5. Chinese medicine treatment

(1) Weakness of the spleen and stomach Expelling Qi and strengthening the spleen, reconciling the spleen and stomach. Recipe with four gentlemen's soup. Medicinal: Codonopsis, Atractylodes, Poria, Zhigancao. Those with spleen deficiency, phlegm and dampness, plus Cangzhu, Pinellia, Chenpi, etc .; those with obvious Qi deficiency can change Codonopsis to Ginseng, and add Astragalus.

(2) Qi and blood deficiency should be treated with qi and blood tonic, nourishing qi and nourishing blood. Fang used Bazhen soup to add and subtract. Medicinal: Codonopsis, Atractylodes, Poria, Angelica, Paeonia lactiflora, Shudi, Achyranthes bidentata, and Licorice. Those with obvious deficiency of qi and blood can add some flavours of flesh such as mutton, beef, Ejiao, and antlers; those with obvious deficiency of qi and astragalus.
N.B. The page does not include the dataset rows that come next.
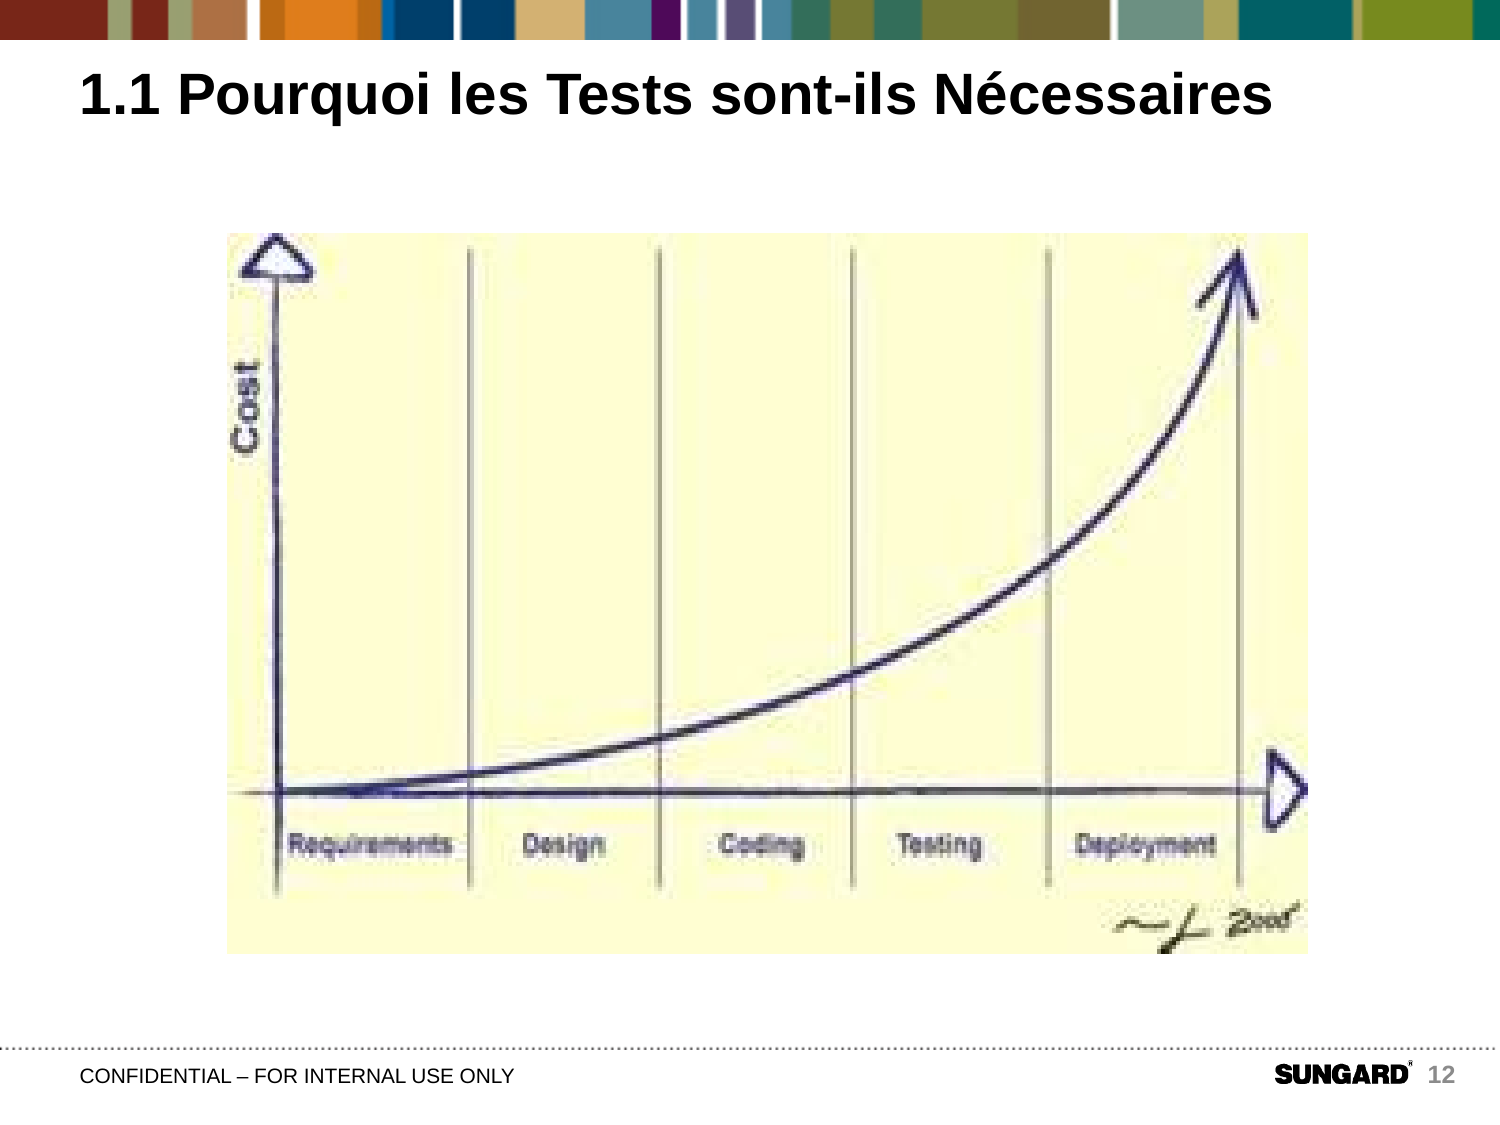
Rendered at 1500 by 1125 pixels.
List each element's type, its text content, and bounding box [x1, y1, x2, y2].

picture [0, 1043, 1500, 1050]
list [227, 232, 1308, 955]
title 1.1 Pourquoi les Tests sont-ils Nécessaires [79, 55, 1456, 146]
text_box 12 [1396, 1058, 1456, 1088]
picture [1275, 1060, 1396, 1084]
picture [0, 0, 1500, 40]
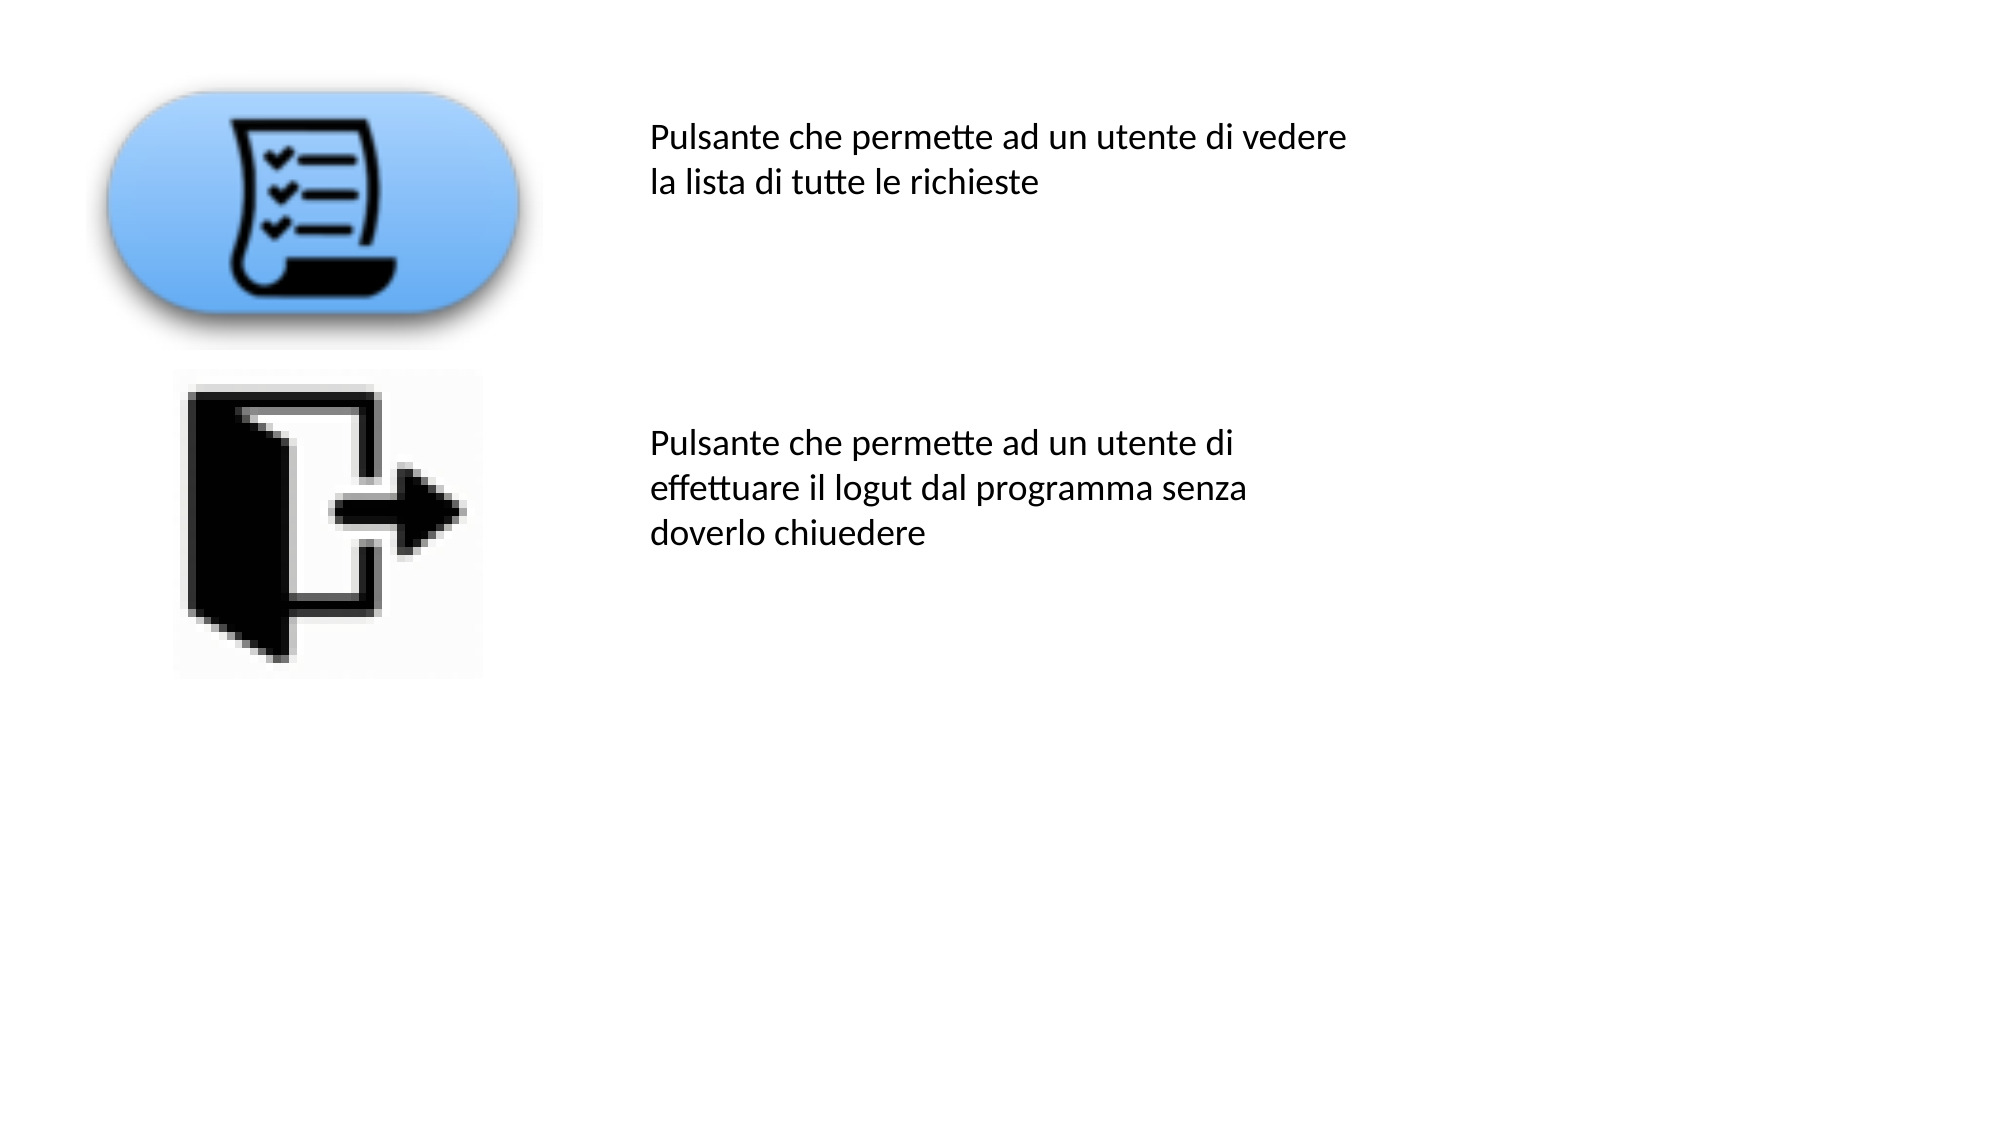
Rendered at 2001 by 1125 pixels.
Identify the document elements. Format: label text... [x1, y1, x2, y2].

(3) Insufficient liver and kidney Treatment should nourish liver and kidney, strengthen muscles and bones. Fang used Tiger Qian Wan addition and subtraction. Medicinal: Turtle board, Achyranthes bidentata, Angelica sinensis, Chinese wolfberry, Codonopsis sibiricum, Baiji, Zhimu, Chenpi. Those who have yin deficiency and heat, add cork, earth bone skin, armour, etc .; Liver winds move, those who are jealous of meat jumps, add gastrodia, hook rattan, stone cassia, etc .; those who have stagnant elephants, chicken blood rat Salvia, Chiba, etc.

(4) Damp-heat Insult Remedy Qingli damp-heat, spleen and medium. The side is flavored with Sanmiao Wan. Medicinal: Cork, Atractylodes, Achyranthes bidentata, Coix seed, Lentils, Poria, Poria, Atractylodes. Those with weak spleen; Codonopsis sibiricum and Huang Jing; those who are wet can add Huoxiang, Peilan, bamboo leaves, etc.

6. Physical therapy

Clinical practice has shown that although proper physical exercise and adequate movement of joints cannot cure the disease, it can at least delay the occurrence of more severe muscle atrophy, muscle weakness and joint contractures. Therefore, encouraging patients to perform as many activities as possible plays a more important role in the treatment of this disease.

7. Acupuncture

Patients with this disease should be treated with acupuncture, especially with body acupuncture. When it is necessary to apply acupuncture treatment, we must pay attention to grasp the stimulation intensity of acupuncture, patients with this disease should not use strong stimulation.

(1) Body Acupuncture You can choose Pishu, Shenshu, Zhongyu, Zusanli, Yaoyangguan, Yuyu, Quchi, Hegu, Ring Jump, Shoulder Well, Fengchi, Yanglingquan, Dazhui, Chengshan, Gongsun Wait for acupoints, select 6-10 acupoints at a time, it should not be too many. Leave the needle for 20 minutes. Acupuncture once every other day.

(2) Ear acupuncture Select liver, spleen, kidney, endocrine, subcortical and other points. Can be acupuncture; can be buried with needle or beans to stimulate.

(3) Scalp Take the first 1/5 and 2/5 of the sports area for scalp and corresponding treatment.